The input:
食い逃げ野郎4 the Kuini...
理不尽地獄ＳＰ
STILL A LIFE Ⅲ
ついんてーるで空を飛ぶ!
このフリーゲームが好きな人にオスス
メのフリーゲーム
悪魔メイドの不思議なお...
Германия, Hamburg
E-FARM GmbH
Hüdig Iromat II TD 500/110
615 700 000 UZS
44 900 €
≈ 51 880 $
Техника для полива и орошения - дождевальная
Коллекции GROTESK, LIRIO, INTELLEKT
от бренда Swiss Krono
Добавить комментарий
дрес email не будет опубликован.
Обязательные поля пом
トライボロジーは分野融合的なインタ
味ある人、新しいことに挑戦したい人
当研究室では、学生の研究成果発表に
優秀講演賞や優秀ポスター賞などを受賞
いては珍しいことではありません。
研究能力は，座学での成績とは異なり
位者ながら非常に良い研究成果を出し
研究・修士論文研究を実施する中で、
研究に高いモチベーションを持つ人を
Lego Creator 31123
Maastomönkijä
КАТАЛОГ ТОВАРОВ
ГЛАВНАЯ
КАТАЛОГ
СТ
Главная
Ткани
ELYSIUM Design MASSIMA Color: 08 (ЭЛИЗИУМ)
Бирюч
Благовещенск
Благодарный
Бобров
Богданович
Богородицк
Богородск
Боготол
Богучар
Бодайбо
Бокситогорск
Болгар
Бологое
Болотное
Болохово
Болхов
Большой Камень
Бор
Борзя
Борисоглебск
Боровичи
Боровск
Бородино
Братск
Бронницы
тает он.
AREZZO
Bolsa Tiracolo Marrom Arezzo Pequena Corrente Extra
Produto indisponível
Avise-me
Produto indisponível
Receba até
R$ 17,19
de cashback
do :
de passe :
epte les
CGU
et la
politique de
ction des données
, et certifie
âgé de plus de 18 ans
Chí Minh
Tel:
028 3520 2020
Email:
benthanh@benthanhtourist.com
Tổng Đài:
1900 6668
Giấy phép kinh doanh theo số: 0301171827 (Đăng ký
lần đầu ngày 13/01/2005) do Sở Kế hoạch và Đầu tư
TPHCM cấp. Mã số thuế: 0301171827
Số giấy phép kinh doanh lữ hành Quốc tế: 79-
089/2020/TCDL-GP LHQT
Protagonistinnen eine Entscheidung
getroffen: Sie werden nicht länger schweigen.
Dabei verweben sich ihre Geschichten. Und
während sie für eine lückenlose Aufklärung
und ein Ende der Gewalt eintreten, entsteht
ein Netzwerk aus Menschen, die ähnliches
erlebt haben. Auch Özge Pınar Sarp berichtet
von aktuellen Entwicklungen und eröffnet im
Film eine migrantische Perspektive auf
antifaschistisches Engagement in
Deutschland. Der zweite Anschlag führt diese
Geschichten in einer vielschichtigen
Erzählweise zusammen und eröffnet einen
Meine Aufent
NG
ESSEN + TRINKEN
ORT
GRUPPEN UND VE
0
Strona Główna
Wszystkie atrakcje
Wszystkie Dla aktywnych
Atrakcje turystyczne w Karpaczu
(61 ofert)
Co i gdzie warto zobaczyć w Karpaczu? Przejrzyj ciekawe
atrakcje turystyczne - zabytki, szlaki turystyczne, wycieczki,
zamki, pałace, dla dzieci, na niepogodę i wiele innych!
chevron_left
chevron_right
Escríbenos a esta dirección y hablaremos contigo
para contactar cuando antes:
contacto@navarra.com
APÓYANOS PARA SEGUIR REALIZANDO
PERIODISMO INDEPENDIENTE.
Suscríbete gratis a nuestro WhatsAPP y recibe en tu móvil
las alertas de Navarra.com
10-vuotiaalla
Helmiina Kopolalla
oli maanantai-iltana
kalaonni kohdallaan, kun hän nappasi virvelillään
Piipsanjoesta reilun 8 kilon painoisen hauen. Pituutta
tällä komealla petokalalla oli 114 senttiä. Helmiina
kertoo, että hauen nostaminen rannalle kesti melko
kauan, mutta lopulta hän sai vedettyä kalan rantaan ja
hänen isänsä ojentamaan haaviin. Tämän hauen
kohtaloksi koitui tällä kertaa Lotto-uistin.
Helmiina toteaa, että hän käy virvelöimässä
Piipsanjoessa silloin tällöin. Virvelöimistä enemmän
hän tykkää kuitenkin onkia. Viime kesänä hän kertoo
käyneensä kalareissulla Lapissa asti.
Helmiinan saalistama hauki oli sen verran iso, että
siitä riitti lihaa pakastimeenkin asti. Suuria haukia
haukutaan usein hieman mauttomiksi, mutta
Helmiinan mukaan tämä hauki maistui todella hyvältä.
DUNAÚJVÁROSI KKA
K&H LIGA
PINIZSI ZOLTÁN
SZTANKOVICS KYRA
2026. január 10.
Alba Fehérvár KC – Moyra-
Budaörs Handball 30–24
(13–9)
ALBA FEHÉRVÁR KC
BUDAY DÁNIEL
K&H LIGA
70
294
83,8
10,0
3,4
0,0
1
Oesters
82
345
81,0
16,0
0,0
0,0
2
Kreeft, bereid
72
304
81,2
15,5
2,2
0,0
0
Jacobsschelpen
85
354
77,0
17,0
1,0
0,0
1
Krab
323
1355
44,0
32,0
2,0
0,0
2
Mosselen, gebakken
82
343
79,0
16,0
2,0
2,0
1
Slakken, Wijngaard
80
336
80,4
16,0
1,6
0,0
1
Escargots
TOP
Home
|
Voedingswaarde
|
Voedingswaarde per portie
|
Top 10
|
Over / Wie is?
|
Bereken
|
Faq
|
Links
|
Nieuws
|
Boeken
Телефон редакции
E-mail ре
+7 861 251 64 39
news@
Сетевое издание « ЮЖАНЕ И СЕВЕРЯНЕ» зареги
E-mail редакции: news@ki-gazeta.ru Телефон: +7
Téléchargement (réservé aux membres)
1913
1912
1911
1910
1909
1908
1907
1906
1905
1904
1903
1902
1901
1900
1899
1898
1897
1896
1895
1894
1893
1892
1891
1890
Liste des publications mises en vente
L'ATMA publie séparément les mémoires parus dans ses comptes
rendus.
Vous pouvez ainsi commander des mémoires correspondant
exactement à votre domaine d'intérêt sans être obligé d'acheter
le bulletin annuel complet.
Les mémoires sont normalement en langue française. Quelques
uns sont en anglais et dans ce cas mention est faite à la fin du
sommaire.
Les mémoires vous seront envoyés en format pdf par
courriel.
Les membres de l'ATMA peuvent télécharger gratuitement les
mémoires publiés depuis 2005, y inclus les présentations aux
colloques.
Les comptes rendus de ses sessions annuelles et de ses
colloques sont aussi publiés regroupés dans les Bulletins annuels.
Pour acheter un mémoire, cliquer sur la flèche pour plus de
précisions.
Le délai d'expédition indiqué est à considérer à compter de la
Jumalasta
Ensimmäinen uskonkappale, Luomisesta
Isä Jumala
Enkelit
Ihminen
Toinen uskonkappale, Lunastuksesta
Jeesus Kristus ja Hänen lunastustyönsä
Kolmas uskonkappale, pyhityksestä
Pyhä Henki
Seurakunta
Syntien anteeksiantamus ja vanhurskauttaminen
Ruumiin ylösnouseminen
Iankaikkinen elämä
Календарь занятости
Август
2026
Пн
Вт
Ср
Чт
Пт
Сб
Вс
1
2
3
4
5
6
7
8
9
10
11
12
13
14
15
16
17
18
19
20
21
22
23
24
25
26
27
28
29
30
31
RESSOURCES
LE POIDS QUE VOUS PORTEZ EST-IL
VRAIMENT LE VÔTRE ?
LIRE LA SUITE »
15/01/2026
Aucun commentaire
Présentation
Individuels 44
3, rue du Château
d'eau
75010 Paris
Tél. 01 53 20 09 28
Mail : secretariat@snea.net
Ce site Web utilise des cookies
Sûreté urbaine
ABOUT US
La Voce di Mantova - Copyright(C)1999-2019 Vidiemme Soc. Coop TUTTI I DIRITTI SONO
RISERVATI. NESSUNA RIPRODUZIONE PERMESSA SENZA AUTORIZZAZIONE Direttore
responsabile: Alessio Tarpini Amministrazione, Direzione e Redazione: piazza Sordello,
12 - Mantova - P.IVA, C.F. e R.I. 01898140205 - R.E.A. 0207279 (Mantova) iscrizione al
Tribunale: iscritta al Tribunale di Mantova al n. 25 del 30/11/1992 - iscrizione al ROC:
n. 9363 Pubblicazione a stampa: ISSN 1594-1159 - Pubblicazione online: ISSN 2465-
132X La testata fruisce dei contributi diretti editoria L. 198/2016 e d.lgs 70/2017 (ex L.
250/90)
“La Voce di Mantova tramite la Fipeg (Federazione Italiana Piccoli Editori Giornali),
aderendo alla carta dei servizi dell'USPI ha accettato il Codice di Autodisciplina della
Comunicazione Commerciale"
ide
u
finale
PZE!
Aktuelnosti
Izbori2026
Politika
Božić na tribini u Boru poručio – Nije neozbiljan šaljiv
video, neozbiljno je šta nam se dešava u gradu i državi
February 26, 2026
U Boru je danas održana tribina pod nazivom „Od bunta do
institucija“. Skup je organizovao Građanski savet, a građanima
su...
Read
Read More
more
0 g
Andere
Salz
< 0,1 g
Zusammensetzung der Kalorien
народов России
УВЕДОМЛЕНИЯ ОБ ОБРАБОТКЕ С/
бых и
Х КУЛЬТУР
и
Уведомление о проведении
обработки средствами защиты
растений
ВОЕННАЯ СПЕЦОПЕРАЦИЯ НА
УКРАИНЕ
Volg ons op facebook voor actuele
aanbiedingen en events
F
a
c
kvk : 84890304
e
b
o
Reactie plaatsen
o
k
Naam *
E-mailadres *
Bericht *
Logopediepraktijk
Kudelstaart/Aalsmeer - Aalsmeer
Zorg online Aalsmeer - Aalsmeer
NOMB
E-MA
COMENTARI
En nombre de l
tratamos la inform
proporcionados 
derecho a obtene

Directions:
Please update the entries from the first line up to and including the line with "Добавить комментарий", changing "Hamburg" to "Bremen" and leaving everything else unchanged. Return only those lines.

Finished exercise:
食い逃げ野郎4 the Kuini...
理不尽地獄ＳＰ
STILL A LIFE Ⅲ
ついんてーるで空を飛ぶ!
このフリーゲームが好きな人にオスス
メのフリーゲーム
悪魔メイドの不思議なお...
Германия, Bremen
E-FARM GmbH
Hüdig Iromat II TD 500/110
615 700 000 UZS
44 900 €
≈ 51 880 $
Техника для полива и орошения - дождевальная
Коллекции GROTESK, LIRIO, INTELLEKT
от бренда Swiss Krono
Добавить комментарий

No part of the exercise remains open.